Records drawn from a dataset
══════
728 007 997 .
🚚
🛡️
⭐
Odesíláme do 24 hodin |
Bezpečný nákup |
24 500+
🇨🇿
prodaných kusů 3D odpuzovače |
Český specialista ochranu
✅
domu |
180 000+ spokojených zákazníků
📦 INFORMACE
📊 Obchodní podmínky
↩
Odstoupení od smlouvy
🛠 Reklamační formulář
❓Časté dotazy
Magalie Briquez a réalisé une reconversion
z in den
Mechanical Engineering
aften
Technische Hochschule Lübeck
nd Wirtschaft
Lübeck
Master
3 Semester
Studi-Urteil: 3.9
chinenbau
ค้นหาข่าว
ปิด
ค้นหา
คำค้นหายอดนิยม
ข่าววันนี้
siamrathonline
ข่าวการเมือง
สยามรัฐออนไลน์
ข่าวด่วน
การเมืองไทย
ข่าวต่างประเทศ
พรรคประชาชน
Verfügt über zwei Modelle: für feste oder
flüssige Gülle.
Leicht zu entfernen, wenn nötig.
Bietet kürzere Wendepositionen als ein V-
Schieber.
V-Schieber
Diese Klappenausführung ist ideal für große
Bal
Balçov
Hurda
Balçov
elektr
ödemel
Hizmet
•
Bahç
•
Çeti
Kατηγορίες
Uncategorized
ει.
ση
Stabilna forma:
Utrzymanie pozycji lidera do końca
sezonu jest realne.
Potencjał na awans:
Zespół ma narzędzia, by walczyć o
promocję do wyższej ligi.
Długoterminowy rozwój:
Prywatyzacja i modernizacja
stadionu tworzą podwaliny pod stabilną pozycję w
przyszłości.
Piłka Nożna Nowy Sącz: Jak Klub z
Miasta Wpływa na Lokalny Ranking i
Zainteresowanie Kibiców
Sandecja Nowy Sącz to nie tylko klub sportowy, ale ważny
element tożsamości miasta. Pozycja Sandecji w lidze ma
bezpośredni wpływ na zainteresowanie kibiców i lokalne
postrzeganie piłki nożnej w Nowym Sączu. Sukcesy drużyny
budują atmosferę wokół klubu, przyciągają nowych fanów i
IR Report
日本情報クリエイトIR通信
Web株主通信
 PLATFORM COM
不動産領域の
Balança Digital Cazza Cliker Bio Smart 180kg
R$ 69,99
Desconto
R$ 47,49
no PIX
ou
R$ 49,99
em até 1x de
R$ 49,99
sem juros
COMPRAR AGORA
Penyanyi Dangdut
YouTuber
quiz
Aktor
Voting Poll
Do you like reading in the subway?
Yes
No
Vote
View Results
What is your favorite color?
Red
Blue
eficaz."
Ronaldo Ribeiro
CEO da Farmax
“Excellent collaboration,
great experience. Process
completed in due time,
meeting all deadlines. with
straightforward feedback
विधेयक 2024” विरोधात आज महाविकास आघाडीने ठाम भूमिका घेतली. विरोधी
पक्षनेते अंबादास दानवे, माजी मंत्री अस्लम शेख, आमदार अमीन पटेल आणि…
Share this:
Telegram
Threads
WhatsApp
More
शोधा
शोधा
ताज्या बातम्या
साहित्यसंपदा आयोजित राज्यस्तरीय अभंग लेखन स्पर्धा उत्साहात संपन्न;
══════
Job
What's wanted here is every record, retyped exactly as shown above.

Task answer
728 007 997 .
🚚
🛡️
⭐
Odesíláme do 24 hodin |
Bezpečný nákup |
24 500+
🇨🇿
prodaných kusů 3D odpuzovače |
Český specialista ochranu
✅
domu |
180 000+ spokojených zákazníků
📦 INFORMACE
📊 Obchodní podmínky
↩
Odstoupení od smlouvy
🛠 Reklamační formulář
❓Časté dotazy
Magalie Briquez a réalisé une reconversion
z in den
Mechanical Engineering
aften
Technische Hochschule Lübeck
nd Wirtschaft
Lübeck
Master
3 Semester
Studi-Urteil: 3.9
chinenbau
ค้นหาข่าว
ปิด
ค้นหา
คำค้นหายอดนิยม
ข่าววันนี้
siamrathonline
ข่าวการเมือง
สยามรัฐออนไลน์
ข่าวด่วน
การเมืองไทย
ข่าวต่างประเทศ
พรรคประชาชน
Verfügt über zwei Modelle: für feste oder
flüssige Gülle.
Leicht zu entfernen, wenn nötig.
Bietet kürzere Wendepositionen als ein V-
Schieber.
V-Schieber
Diese Klappenausführung ist ideal für große
Bal
Balçov
Hurda
Balçov
elektr
ödemel
Hizmet
•
Bahç
•
Çeti
Kατηγορίες
Uncategorized
ει.
ση
Stabilna forma:
Utrzymanie pozycji lidera do końca
sezonu jest realne.
Potencjał na awans:
Zespół ma narzędzia, by walczyć o
promocję do wyższej ligi.
Długoterminowy rozwój:
Prywatyzacja i modernizacja
stadionu tworzą podwaliny pod stabilną pozycję w
przyszłości.
Piłka Nożna Nowy Sącz: Jak Klub z
Miasta Wpływa na Lokalny Ranking i
Zainteresowanie Kibiców
Sandecja Nowy Sącz to nie tylko klub sportowy, ale ważny
element tożsamości miasta. Pozycja Sandecji w lidze ma
bezpośredni wpływ na zainteresowanie kibiców i lokalne
postrzeganie piłki nożnej w Nowym Sączu. Sukcesy drużyny
budują atmosferę wokół klubu, przyciągają nowych fanów i
IR Report
日本情報クリエイトIR通信
Web株主通信
 PLATFORM COM
不動産領域の
Balança Digital Cazza Cliker Bio Smart 180kg
R$ 69,99
Desconto
R$ 47,49
no PIX
ou
R$ 49,99
em até 1x de
R$ 49,99
sem juros
COMPRAR AGORA
Penyanyi Dangdut
YouTuber
quiz
Aktor
Voting Poll
Do you like reading in the subway?
Yes
No
Vote
View Results
What is your favorite color?
Red
Blue
eficaz."
Ronaldo Ribeiro
CEO da Farmax
“Excellent collaboration,
great experience. Process
completed in due time,
meeting all deadlines. with
straightforward feedback
विधेयक 2024” विरोधात आज महाविकास आघाडीने ठाम भूमिका घेतली. विरोधी
पक्षनेते अंबादास दानवे, माजी मंत्री अस्लम शेख, आमदार अमीन पटेल आणि…
Share this:
Telegram
Threads
WhatsApp
More
शोधा
शोधा
ताज्या बातम्या
साहित्यसंपदा आयोजित राज्यस्तरीय अभंग लेखन स्पर्धा उत्साहात संपन्न;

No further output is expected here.